Nato a Verona, figlio del compositore Gabriele Martinengo, Giulio Cesare studiò musica con il padre. Fu attivo come cantore e sacerdote nella cattedrale di Verona tra il 1590 e il 1600, distinguendosi anche come autore.
Nel 1609 ottenne, dopo audizione, il prestigioso incarico di maestro di cappella della Basilica di San Marco a Venezia, succedendo a Giovanni Croce. La carica, tra le più ambite in Italia, lo vide impegnato fino alla morte nel 1613. Nonostante i problemi di salute e le difficoltà amministrative che indebolirono la cappella, Martinengo lasciò pagine significative.

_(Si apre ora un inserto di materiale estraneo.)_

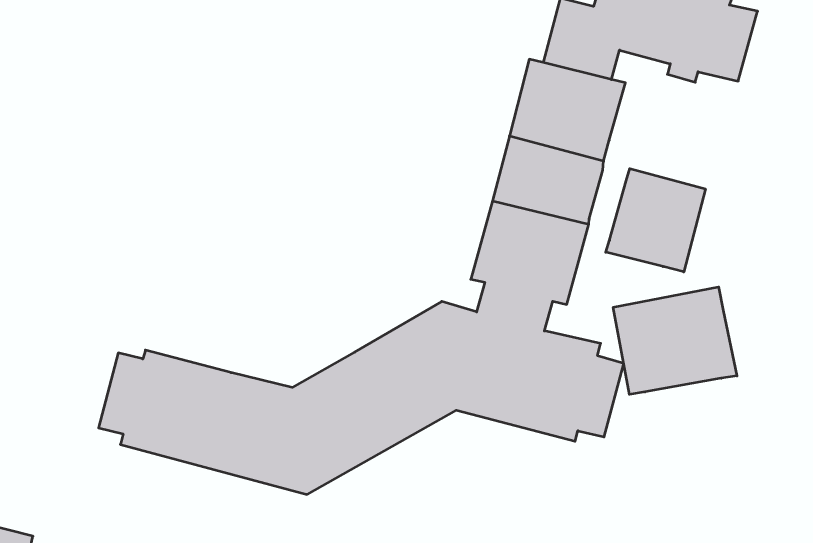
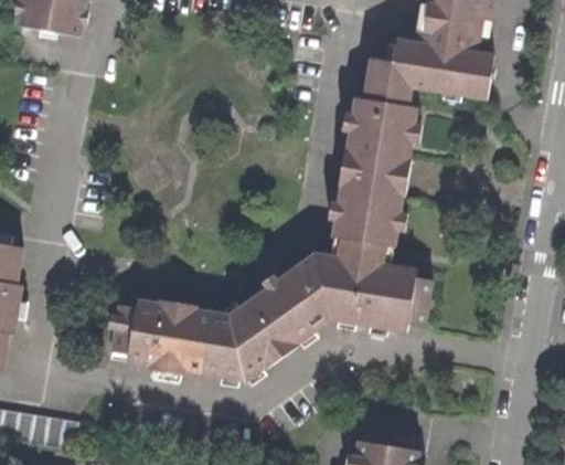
building: [606,169,705,272] -> none
building: [613,287,737,394] -> none

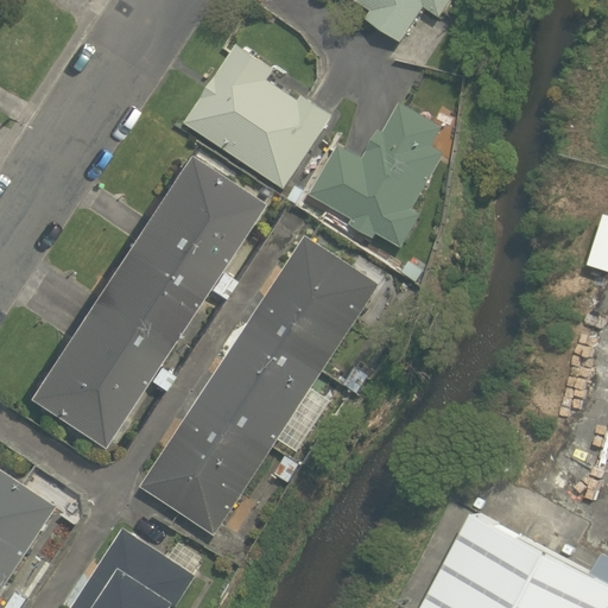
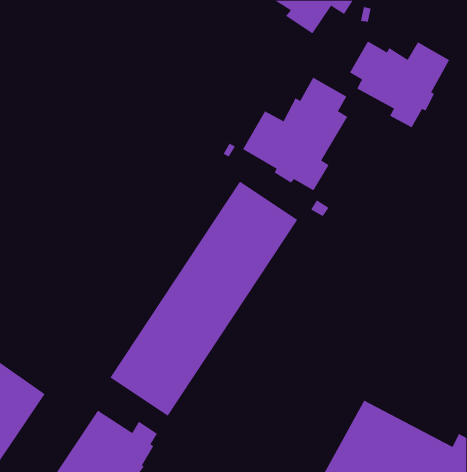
building: [184,44,335,190] -> none
building: none -> [349,40,450,128]
building: [21,153,256,446] -> none

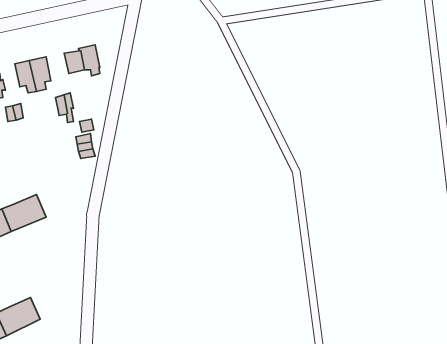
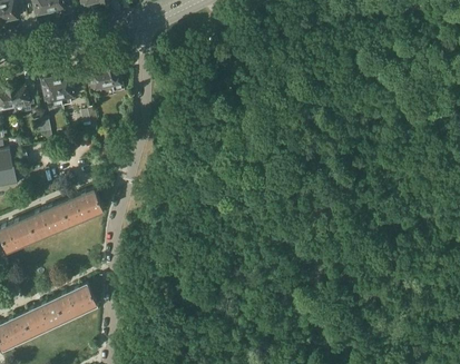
building: none -> [62,190,102,225]
building: none -> [57,285,97,319]

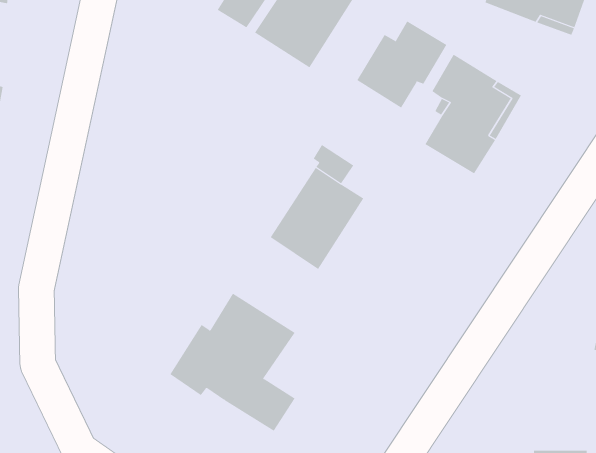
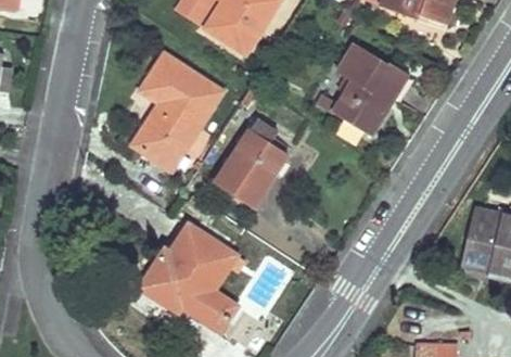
building: [357,21,447,109] -> none
building: none -> [133,54,222,169]

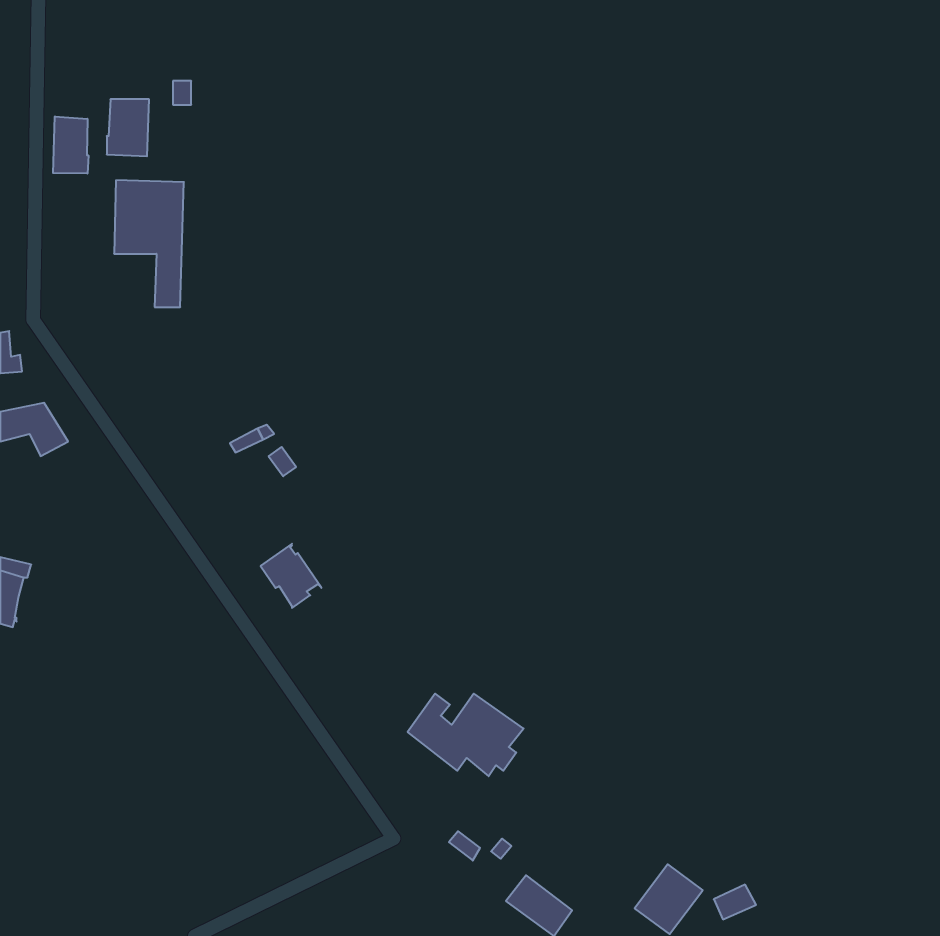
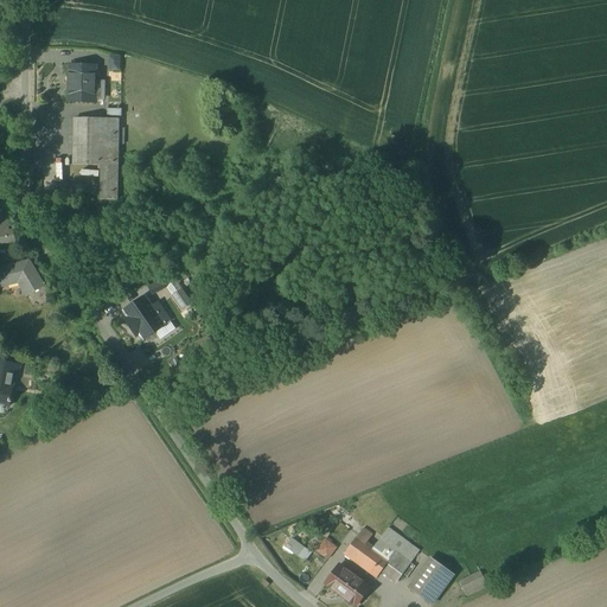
building: [53,116,88,174] -> none
building: [261,544,321,608] -> [124,295,164,337]
building: [408,694,524,776] -> [345,526,420,580]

La sua musica include tre libri di madrigali e il mottetto Regnum mundi, scritto in stile concertato e vicino ai lavori di Lodovico Grossi da Viadana. Le sue opere testimoniano la transizione tra la polifonia rinascimentale e lo stile concertato seicentesco.
Aneddoto
Tra Croce e Monteverdi
Martinengo fu il predecessore di Claudio Monteverdi come maestro di cappella a San Marco, segnando un passaggio cruciale nella storia musicale veneziana.Le opere
Della produzione di Martinengo si conservano tre libri di madrigali e il mottetto Regnum mundi. La sua musica riflette l’evoluzione del linguaggio veneziano tra Rinascimento e primo Seicento.